Most people hunger for human connections with each other. I believe that’s what is at the center of the “social” phenomena: social networking, social gaming, social everything. When future historians look back at the early 3rd millenia, I think we’ll be noted more for the massive social changes that happened as a consequence of our new technologies (the Internet), but not so much for the technology itself.
Before the industrial revolution, people lived in authentic communities. They knew each other, depended on each other, played with each other. They raised barns together! With the industrial revolution, the nature of work changed–most people became organized around synthetic communities based on their specialized skills (we call them corporations). Since some of these specialized skills were scarce, they paid more, which caused a further refactoring of residences along economic boundaries. That’s why your next-door neighbor is likely to make a similar amount of money as you, drive a similar car, and live in a similar house–but might have very different values and interests. Their life’s challenges are likely to be entirely independent of yours.
If you live in an apartment building, and if you’re like most people–you don’t really know your neighbors. The fact is, you don’t have much in common with them. Consumer goods companies and the mass media emerged to fill the void left by our lack of human contact–but the hunger for human contact never went away… although it was largely forgotten for a while.
Enter social networks: they give you the ability to maintain connections with people based on interests.
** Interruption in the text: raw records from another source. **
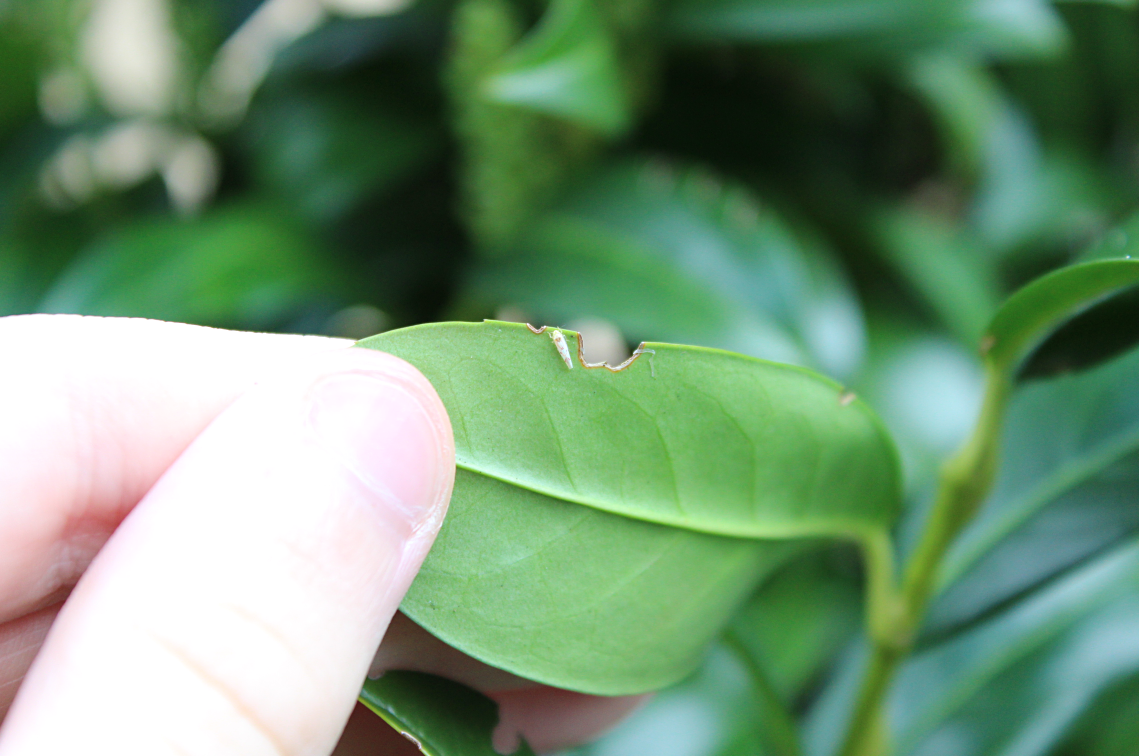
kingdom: Animalia
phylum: Arthropoda
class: Insecta
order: Hemiptera
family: Cicadellidae
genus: Zygina
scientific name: Zygina flammigera
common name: Leafhopper
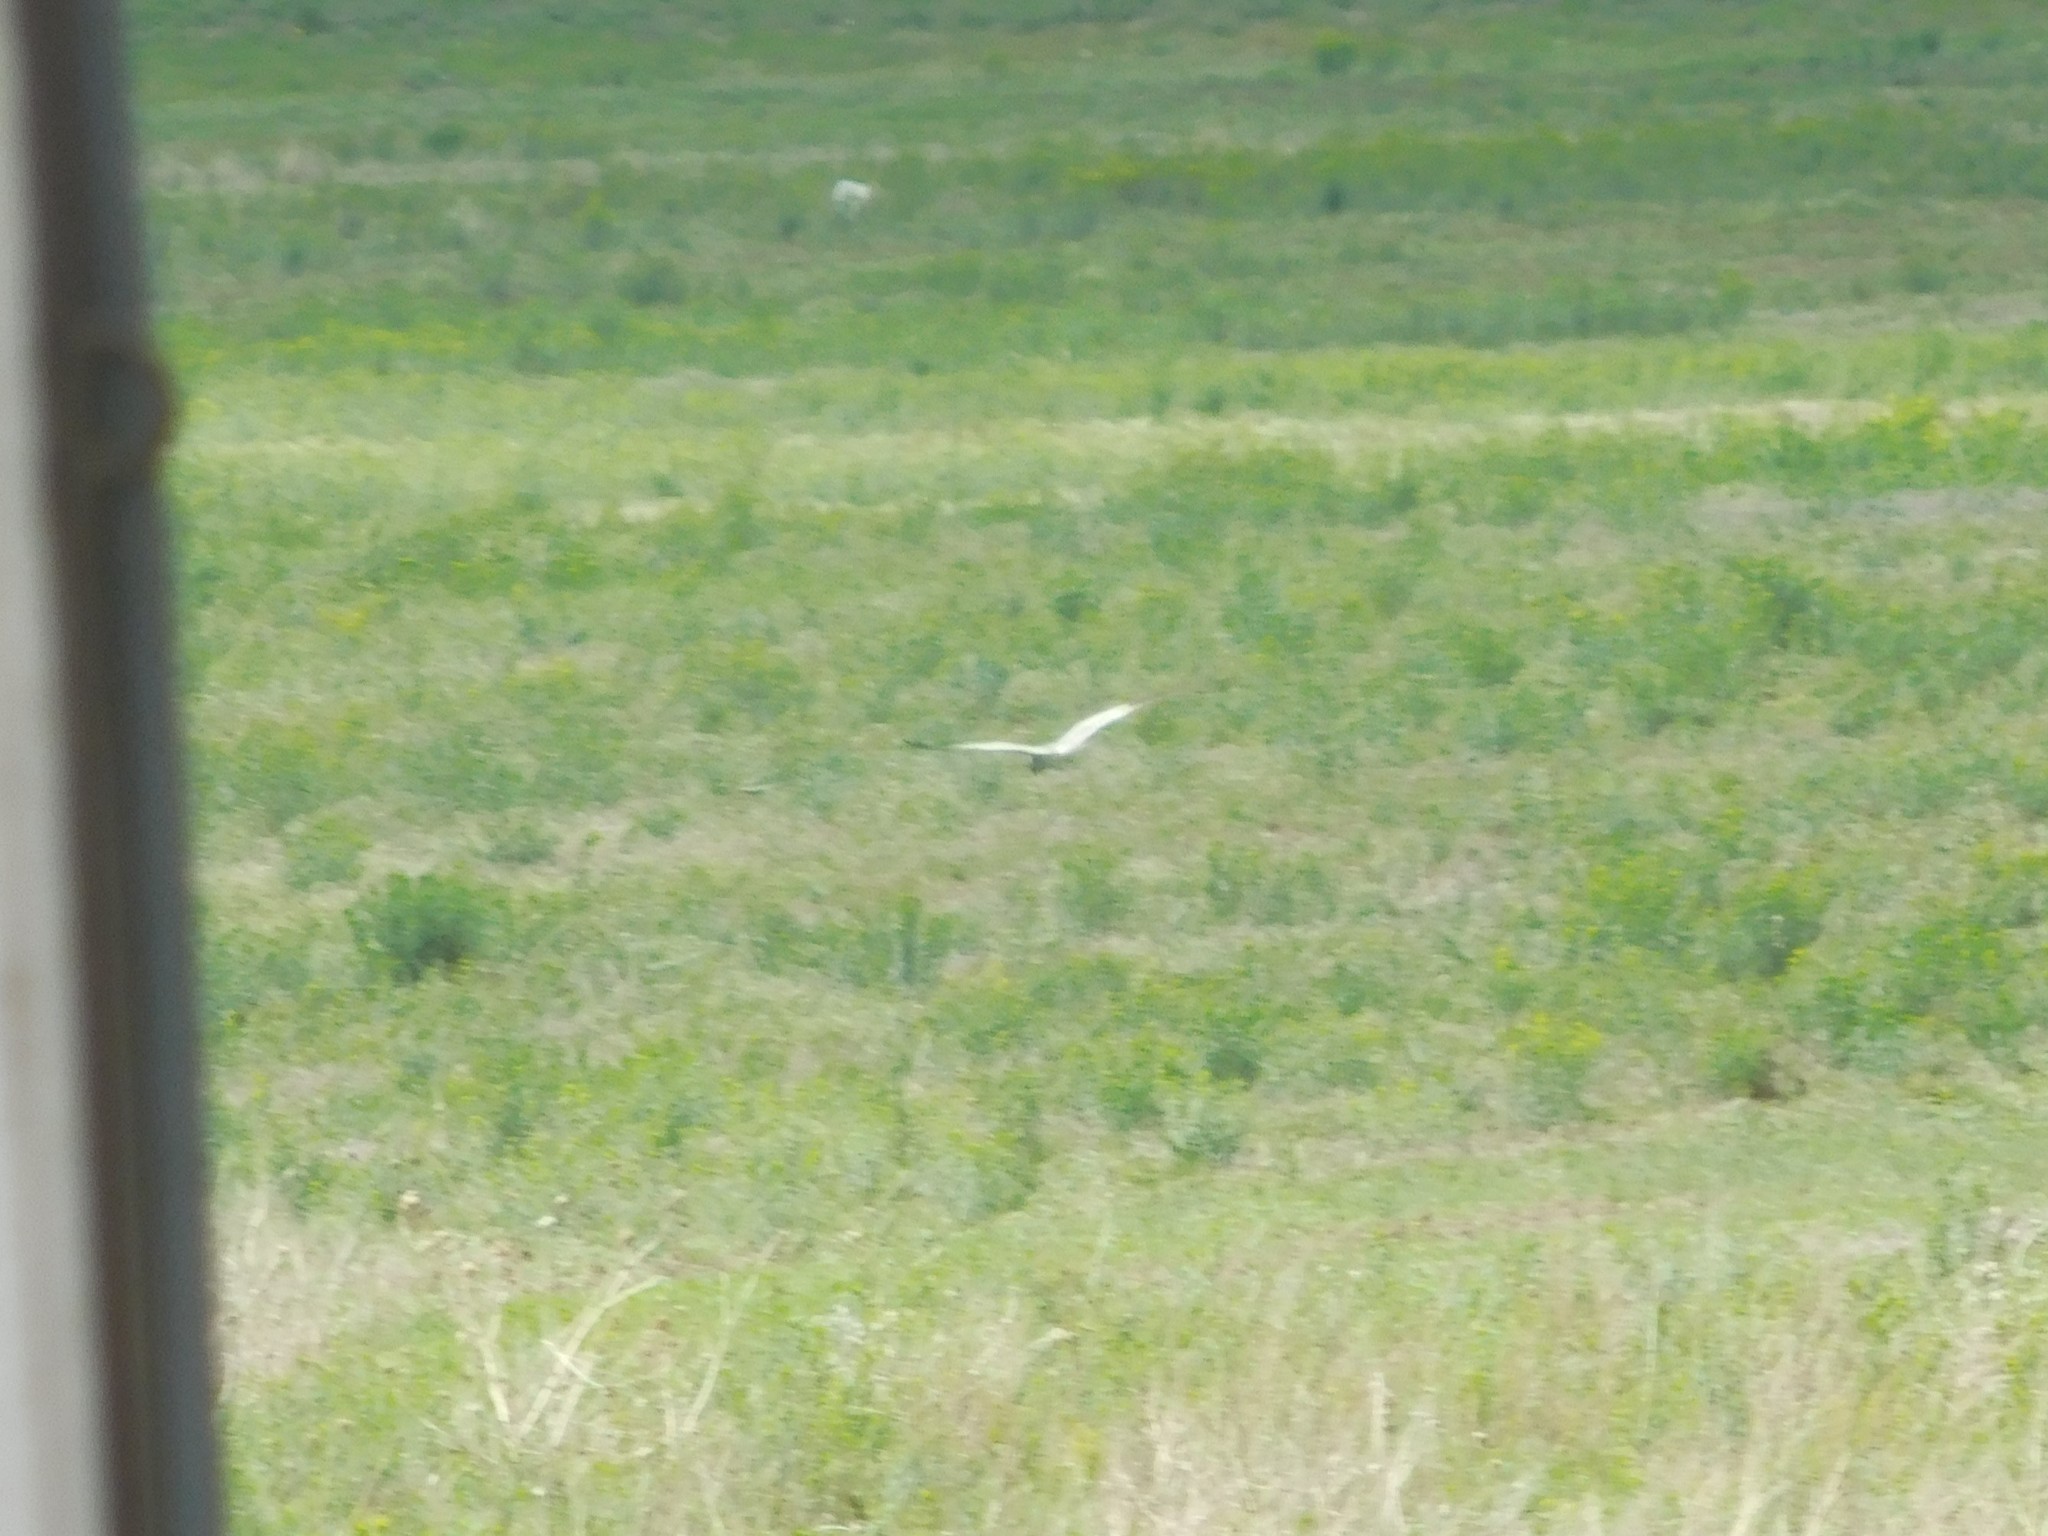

Games have given people a new way to confront challenges, organize and achieve things within this new community.
The greatest innovation of the last decade (in my opinion) is the re-realization that human connections play in every aspect of our lives. However, we’re still at the beginning of learning all the implications; and technology has a long way to go to catch up with a billion years of biology. For example, we know from psychological experiments that people act much different when they can’t see another person: they can become indifferent to pain. And anyone who has played an MMORPG can tell you that people act much differently (read: much more rudely) than they do in real life.
However, Facebook is built upon a schema of real identities. Sure, it isn’t perfect and it isn’t enough to overcome the organic nature of face-to-face communities, but I do think it has created somewhat of a shift in how people behave toward each other online. People are much more concerned about how they’re remembered. Honor, reputation and trust become important in ways they aren’t within anonymous communities and anonymized games.
Whole new types of social applications are already taking advantage of this phenomena. However, games haven’t really done so (yet). A challenge: can games take advantage of this in a new way? What does it mean to take away the anonymous “safety net” from an immersive gaming experience?